Le PSG voulait des étoiles, il a récolté une poudrière géopolitique. Derrière la photo officielle ratée au Qatar et les explications polies de Safonov, le malaise entre le Russe et Zabarnyi n'est plus un secret. Paris doit assumer.
C’est une scène qui prêterait à sourire si le contexte n’était pas aussi dramatique. Sur la photo officielle du PSG au Qatar, devant l’avion de la compagnie nationale, Matvey Safonov est introuvable. Enfin, presque. En y regardant de plus près, on aperçoit ses jambes derrière Khvicha Kvaratskhelia. Le gardien russe s’est empressé d’éteindre l’incendie sur Telegram, expliquant avec une politesse suspecte qu’il s’était « volontairement caché » pour ne pas gâcher le cliché. Une maladresse de placement ? Peut-être. Mais au PSG, les « maladresses » diplomatiques commencent à s’accumuler dangereusement, et à force de crier au loup pour nous dire qu’il n’y a aucun problème, on finit par ne plus y croire.
La paix armée entre Safonov et Zabarnyi a vécu
Le club de la capitale a beau jeu de répéter en boucle que « tout va bien », les faits sont têtus. Recruter Illia Zabarnyi pour 70 millions d’euros alors que Matvey Safonov est déjà dans l’effectif, c’était jouer avec des allumettes au milieu d’un dépôt de munitions. En pleine guerre russo-ukrainienne, réunir deux joueurs issus de nations ennemies n’était pas seulement un pari sportif risqué, c’était une faute politique. Paris a voulu croire que le football était une bulle étanche, imperméable aux bombes qui tombent à Kiev et à la propagande de Moscou. C’était faire preuve d’une naïveté confondante ou d’une arrogance totale.

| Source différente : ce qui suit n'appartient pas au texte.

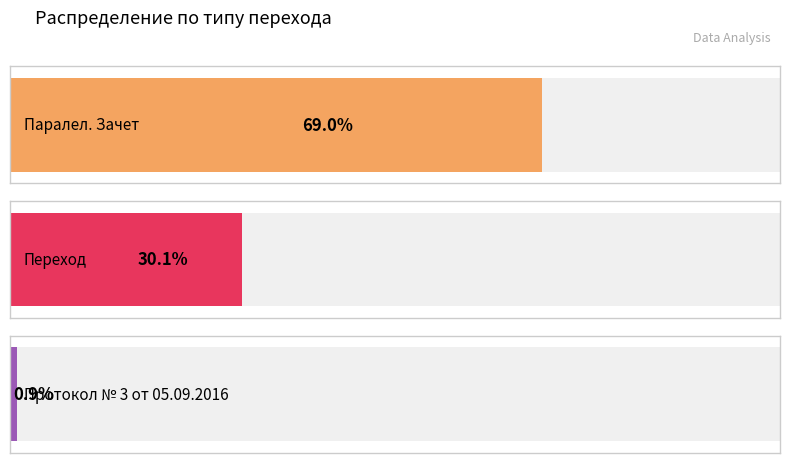

Does the chart contain any negative values?

No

Aujourd’hui, le club paie l’addition de cette gestion hasardeuse. Quand Zabarnyi déclare forfait pour une grippe diplomatique le jour où Safonov est titulaire, tout le monde comprend. Quand l’épouse du défenseur cite son grand-père pour insulter les « Moscovites » sur les réseaux sociaux, le malaise devient palpable. Et quand le gardien russe doit se justifier de ne pas apparaître sur une simple photo de groupe pour éviter de parasiter la préparation de la Coupe Intercontinentale, on atteint le sommet de l’absurde.
Il faut trancher dans le vif
Le PSG ne peut pas continuer à naviguer à vue entre les gouttes. Cette « paix froide » vantée par la direction ne tient qu’à un fil. Safonov a beau jouer le jeu de l’apaisement par respect pour l’institution, et Zabarnyi celui du professionnel mutique, la situation est intenable sur la durée. On ne construit pas un vestiaire sain sur des non-dits aussi lourds. L’entrée en jeu commune à Bilbao n’a rien réglé sur le fond : humainement, le fossé est infranchissable tant que le conflit perdure.
Maintenant, Paris doit assumer ses choix. Soit le club continue de bricoler en espérant qu’aucun incident majeur n’éclate, soit il tranche lors du prochain mercato. Le départ probable de Safonov cet hiver, évoqué avec insistance, ressemble moins à un choix sportif qu’à une exfiltration diplomatique nécessaire. C’est peut-être injuste pour le gardien russe, irréprochable sur le terrain depuis dix jours, mais c’est le prix à payer pour avoir ignoré la réalité du monde. À Paris, on apprendra peut-être un jour qu’on ne peut pas acheter la paix sociale aussi facilement qu’une recrue.